## [Bloc de texte]
Nouvelle étude : découverte d’« horloges moléculaires » qui estiment l’espérance de vie des mammifères

Le vieillissement augmente le risque de souffrir de cancers et de maladies cardiovasculaires et neurodégénératives, mais leurs mécanismes cellulaires et moléculaires sont encore mal compris, et des personnes du même âge peuvent vieillir à des rythmes différents sans savoir pourquoi. Identifier les biomarqueurs du vieillissement constitue un défi scientifique de taille.

Or, une étude internationale publiée ce mercredi dans Nature vient de présenter des « horloges moléculaires » innovantes capables d'estimer l'âge et l'espérance de vie de plusieurs espèces de mammifères.

## [Données étudiées]
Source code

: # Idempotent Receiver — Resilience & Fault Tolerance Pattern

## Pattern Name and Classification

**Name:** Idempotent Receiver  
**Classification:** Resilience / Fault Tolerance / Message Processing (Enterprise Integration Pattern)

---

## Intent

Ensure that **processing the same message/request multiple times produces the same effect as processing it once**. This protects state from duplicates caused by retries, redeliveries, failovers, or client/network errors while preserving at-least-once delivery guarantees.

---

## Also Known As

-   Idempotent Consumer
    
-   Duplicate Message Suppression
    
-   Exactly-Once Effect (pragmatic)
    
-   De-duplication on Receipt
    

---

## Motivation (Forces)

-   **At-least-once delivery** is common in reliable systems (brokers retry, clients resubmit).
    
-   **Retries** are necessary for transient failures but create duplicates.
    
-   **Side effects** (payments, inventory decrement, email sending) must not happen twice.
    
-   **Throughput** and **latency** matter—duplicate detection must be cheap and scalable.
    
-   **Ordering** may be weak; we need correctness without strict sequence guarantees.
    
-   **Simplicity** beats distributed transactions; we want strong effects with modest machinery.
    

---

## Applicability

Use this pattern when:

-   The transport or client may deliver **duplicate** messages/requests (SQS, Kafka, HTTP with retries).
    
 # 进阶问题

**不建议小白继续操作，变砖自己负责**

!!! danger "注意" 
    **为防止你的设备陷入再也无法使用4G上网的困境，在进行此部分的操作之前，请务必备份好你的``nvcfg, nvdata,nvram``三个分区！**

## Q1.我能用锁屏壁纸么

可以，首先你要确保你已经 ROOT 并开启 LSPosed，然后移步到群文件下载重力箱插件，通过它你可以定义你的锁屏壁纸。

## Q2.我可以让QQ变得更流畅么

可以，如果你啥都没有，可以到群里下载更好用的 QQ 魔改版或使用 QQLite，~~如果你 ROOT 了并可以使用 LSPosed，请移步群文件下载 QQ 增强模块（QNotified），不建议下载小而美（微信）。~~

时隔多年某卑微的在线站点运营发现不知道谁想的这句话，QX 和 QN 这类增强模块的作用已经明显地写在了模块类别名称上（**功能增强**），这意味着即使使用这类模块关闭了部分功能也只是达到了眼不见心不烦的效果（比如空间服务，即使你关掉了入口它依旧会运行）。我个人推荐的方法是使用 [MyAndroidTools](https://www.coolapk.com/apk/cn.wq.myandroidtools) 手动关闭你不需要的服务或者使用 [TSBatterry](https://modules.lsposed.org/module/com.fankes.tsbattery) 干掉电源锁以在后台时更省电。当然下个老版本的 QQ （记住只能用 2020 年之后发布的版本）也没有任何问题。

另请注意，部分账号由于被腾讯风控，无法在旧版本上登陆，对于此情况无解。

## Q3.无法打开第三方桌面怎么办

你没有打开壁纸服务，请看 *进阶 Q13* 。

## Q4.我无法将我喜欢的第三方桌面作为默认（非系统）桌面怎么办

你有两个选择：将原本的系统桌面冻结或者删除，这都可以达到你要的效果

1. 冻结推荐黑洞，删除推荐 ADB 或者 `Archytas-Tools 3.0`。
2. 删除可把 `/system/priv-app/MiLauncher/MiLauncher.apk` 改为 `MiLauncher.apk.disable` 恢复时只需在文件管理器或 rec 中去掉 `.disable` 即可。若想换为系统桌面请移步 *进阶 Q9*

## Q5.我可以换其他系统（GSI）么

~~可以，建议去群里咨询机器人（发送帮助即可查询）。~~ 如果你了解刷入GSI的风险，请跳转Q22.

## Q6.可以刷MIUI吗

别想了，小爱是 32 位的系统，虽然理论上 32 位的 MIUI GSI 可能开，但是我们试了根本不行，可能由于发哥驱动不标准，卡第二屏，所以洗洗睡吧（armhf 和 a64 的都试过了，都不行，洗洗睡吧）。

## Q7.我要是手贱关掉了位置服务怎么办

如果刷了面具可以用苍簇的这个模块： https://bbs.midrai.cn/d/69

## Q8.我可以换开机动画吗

## [Consignes]
(A) Selon le texte sur les horloges moléculaires, dans quelle revue l'étude internationale a-t-elle été publiée ?
(B) Rédigez la suite du texte sur les horloges moléculaires, en reprenant juste après sa dernière phrase.

## [Corrigé de l'exercice]
(A) Elle a été publiée dans la revue Nature.

(B)
Pour trouver des biomarqueurs associés au vieillissement, les scientifiques ont jusqu'à présent analysé les modifications épigénétiques (altérations non génétiques) de l'ADN, mais la nouvelle étude a examiné le transcriptome (l'ensemble des molécules d'ARN d'un organisme) de 11 000 échantillons de tissus provenant d'humains, de rongeurs et de primates et a trouvé des signatures moléculaires universelles conservées du vieillissement (identiques ou très similaires entre les espèces).

L'étude, dirigée par l'Université Harvard (États-Unis) et réalisée par des chercheurs du Canada, d'Allemagne, du Japon, de Russie et de Suisse, a découvert que des processus tels que l'inflammation et la sénescence s'intensifient au fil des années, tandis que les fonctions vitales liées à la régénération des tissus ont tendance à diminuer.